Puluhan pelaku seni budaya menyepakatinya karena dirasa musik tersebut telah lama mewarnai perjalanan sejarah kebudayaan Sangihe, sehingga dirasa perlu untuk mematenkannya sebagai aset kebudayaan Sangihe dengan nama musike kalaeng.
“Untuk mencapai itu, tentu ada misi tujuan. Sasarannya itu perlu dikemas dari semua stakeholder yang ada di daerah. Jadi stakeholdernya selain dari pelaku-pelaku musik adalah pemerintah daerah. Sehingga seni budaya daerah tadi yang sudah disinggung, jadi tuan rumah daerah sendiri. Setelah tuan rumah di daerah sendiri, dia menjadi bagian dari budaya nasional,” kata Josephus Kakondo.
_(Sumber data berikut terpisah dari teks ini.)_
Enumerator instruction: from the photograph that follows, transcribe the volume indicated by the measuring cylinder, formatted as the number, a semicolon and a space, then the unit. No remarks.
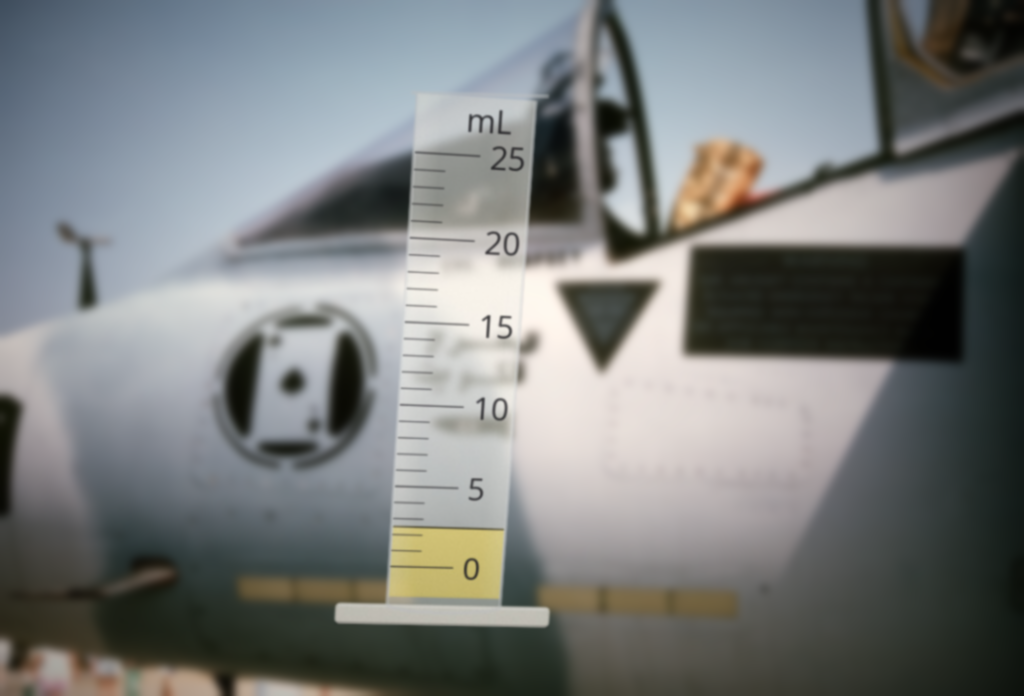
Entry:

Lanjut dia, kalau ada pengakuan nasional antara lain melalui sejarah, sehingga pertama, pengakuan nasionanya normatifnya adalah hak paten. Pendaftaran sebagai hak paten. Sehingga gerakannya kedepannya sudah bukan lagi gerakannya pekerja seni, tetapi gerakan negara, gerakan nasional untuk Go-Internasional.
“Pelan pelan mulai berharap hal seperti ini, sistematis konsisten berkelanjutan. Kebijakan kebijakan berpihak dengan kepentingan seperti ini,” ujar Kakondo, yang juga merupakan seniman musike kalaeng.
Hal senada juga disampaikan budayawan, Jupiter Makasangkil MTh, harapannya melalui Sarasehan tersebut dirinya berharap musike kalaeng tidak hanya menjadi milik orang sangihe, tapi bisa menjadi milik Sulawesi Utara, milik Nasional sebab bagaimanapun menurutnya seni budaya daerah juga aset seni budaya nasional.
“Kalau bicara hasil sarasehan ini kiranya tidak sekadar sebagai pemenuhan suatu kegiatan dalam APBD tapi betul betul harus ada tindak lanjut yang sungguh-sungguh dalam bentuk berbagai program dan kegiatan pemerintah daerah untuk menyiapan event dimana semua pelaku seni Musike Kalaeng dan juga, grupnya ini bisa tertumbuh,” kata Makasangkil.
Tak hanya itu, Makasangkil juga mengimbau agar pemerintah sudah seharusnya memperhatikan seniman-seniman daerah, misalnya menurut dia seperti hamba-hamba Tuhan yang diberikan santunan.
“Tidak hanya menyiapkan event, tetapi pelaku seni Musike Kalaeng diberlakukan sama seperti hamba Tuhan yang tiap tiga bulan dapat bantuan dana dari Pemerintah,” ujar dia.
Terkait dengan nama musike kalaeng. Menurut Makasangkil itu tertulis dalam buku kerja tahun 1961 almarhum Denti Makasangkil yang tak lain adalah ornag tuanya sendiri. Dituturkannya, dalam buku tersebut tercatat pada waktu itu mereka ada pertemuan tua-tua masyarakat Sangihe-Talaud untuk membicarakan sumbangan pikiran seni budaya di Sangihe, di zaman Bupati Hari Sutoyo. Tertulis mereka membicarakan masa depan Musike Kalaeng.
“Mereka berfikir, kalau musike kalaeng tidak diambil perhatian oleh pemerintah dengan menyiapkan event mereka boleh bertemu mengaktualisasikan diri sebagai kelompok musik bambu yang ada di Sangihe, maka kedepan akan hilang,” ungkapnya.
“Gagasan yang ada dalam pertemuan itu mereka sampaikan kepada Bupati Hari Sutoyo bagaimana musike kalaeng ini ditampilkan mengawali pembukaan Porda tahun 1963, dan ada lombanya Hingga dari situ musik kalaeng bertumbuh di tiap kampung dan kecamatan,” jelas Makasangkil.